Stolen Social Security numbers are a monumentally huge problem.
Fraudulent use of stolen Social Security numbers cost U.S. taxpayers more than $2 billion dollars in 2020 (the most recent data). Credit experts estimate that about one in every 20 Americans is impacted by identity theft each year.
Maybe you suspect that your Social Security number has been stolen. Unfortunately, there is no way of knowing for sure that some criminal has your number until they use it. If your personal information has been comprised by a data breach, your Social Security number (and other personal information) may have landed on the dark web, those areas of the internet that can only be accessed with special software and are specifically designed to be used for criminal activities.
There are companies that offer dark web monitoring. However, they may not be worth the cost, because most of the stolen credentials reported by monitoring have already been used, abused, and resold multiple times. By time you are notified, it’s already too late for you to do much about it. A potentially better option is to check with your credit card company. Many of them now offer free credit monitoring to cardholders, especially if you have previously been the victim of identity theft or a data breach.
The best way to check to see if someone is using your SSN is to regularly check your credit report. You can do this online through AnnualCreditReport.com, the only website authorized by the Consumer Financial Protection Bureau to provide free credit reports. You can also use the Annual Credit Report phone number (1-877-322-8228) to request your credit report. By federal law, you are entitled to one free credit report annually from each of the three major credit reporting companies (Experian, Transunion, and Equifax). If you spread out your credit report requests you can get a report from one of the companies every four months. After you get your credit report, review it carefully to see if anything is out of the ordinary.

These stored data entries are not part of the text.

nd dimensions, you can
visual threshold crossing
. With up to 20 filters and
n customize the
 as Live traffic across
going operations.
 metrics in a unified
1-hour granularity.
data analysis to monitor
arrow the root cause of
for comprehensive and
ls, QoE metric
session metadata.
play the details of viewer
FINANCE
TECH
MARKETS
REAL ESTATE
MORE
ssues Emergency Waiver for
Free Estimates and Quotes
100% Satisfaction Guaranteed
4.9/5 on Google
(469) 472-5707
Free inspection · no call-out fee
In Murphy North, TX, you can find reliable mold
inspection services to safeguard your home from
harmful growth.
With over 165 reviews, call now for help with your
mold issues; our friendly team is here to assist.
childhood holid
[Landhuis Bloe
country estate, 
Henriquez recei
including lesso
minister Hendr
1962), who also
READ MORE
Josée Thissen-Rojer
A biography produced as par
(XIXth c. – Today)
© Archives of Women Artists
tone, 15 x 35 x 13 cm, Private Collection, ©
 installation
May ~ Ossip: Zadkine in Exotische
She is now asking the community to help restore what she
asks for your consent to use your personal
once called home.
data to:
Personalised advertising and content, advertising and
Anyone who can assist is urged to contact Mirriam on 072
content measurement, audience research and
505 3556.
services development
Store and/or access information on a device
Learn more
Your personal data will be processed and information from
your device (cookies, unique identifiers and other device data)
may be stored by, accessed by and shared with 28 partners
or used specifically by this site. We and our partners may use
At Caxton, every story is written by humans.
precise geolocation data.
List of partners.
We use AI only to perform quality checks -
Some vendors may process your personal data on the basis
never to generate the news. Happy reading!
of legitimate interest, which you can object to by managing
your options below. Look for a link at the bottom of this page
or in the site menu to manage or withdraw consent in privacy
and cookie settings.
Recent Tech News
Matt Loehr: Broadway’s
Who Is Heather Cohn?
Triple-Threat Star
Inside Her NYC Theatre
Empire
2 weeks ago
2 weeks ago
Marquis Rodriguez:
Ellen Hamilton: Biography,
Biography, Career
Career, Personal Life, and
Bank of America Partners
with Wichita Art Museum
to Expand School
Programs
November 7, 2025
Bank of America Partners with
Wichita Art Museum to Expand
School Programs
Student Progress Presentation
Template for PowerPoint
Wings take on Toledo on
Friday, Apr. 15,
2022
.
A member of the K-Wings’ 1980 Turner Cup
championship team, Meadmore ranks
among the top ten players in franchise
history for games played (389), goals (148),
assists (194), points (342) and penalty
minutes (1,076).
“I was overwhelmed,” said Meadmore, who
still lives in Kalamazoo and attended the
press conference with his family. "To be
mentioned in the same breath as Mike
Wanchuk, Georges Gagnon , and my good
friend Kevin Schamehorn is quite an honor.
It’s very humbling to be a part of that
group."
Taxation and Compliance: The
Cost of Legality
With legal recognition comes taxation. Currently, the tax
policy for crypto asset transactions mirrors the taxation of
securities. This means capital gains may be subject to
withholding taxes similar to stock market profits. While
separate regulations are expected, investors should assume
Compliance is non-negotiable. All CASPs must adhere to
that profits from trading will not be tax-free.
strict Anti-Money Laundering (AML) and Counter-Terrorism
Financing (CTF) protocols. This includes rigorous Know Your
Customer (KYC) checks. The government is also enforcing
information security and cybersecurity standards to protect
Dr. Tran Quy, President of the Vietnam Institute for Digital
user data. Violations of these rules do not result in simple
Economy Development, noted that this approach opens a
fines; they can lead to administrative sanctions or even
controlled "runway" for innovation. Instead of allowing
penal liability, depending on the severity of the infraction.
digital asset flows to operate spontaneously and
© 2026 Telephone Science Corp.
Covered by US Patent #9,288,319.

While you are checking your credit report, consider freezing your credit. You can do this free of charge. By freezing your credit report for now, you’re preventing anyone (including you) from opening credit in your name. You can unfreeze your credit report online when you are applying for a loan or opening a new account and then re-freeze it.
Another way to find out if someone is using your SSN is to take a look at your Social Security Statement. If someone else has begun withdrawing benefits against your Social Security account earnings, this is a telltale sign that your SSN is being used illegally. Your Social Security Statement is available to view online by opening a my Social Security account.
If you believe your Social Security number has been stolen, you need to take steps quickly to undo any damage to your credit and prevent further fraudulent use of your SSN:
2) Report the incident to these federal agencies: the Social Security Administration, the IRS and the Federal Trade Commission. Alert the Social Security Administration that your SSN has been compromised. Report the incident to the Internal Revenue Service so that the identity thief does not file for your tax refund. Additionally, it is wise to file a formal report with the FTC via IdentityTheft.gov. This government website will also help you create a recovery plan.
3) Contact local police. Because identity criminals can commit crimes using your information, filing a police report covers you in case of illegal activity by the identity thief. Make sure that the police department files a formal report and that they send you a copy of the report.
Like so many aspects of life, the best defense is a good offense. Take charge of protecting your identity by being diligent in taking care of your personal information. The SSA suggests these measures that you can take to prevent your Social Security Number from being stolen:
• Never say your SSN aloud in public.
• Beware of phishing scams (emails, internet links, and phone calls) to trick you into revealing personal information.
• Create a personal my Social Security account to help you keep track of your records and identify any suspicious activity.
• Consider adding these blocks to your account with Social Security:
– The Direct Deposit Fraud Prevention block — this prevents anyone, including you, from enrolling in direct deposit or changing your address or direct deposit information through my Social Security or a financial institution (via auto-enrollment). Once you add the block, you will need to contact your local office to request removal of the block or make any future changes to direct deposit or contact information.
• Visit If You Want Extra Security to get information regarding extra security.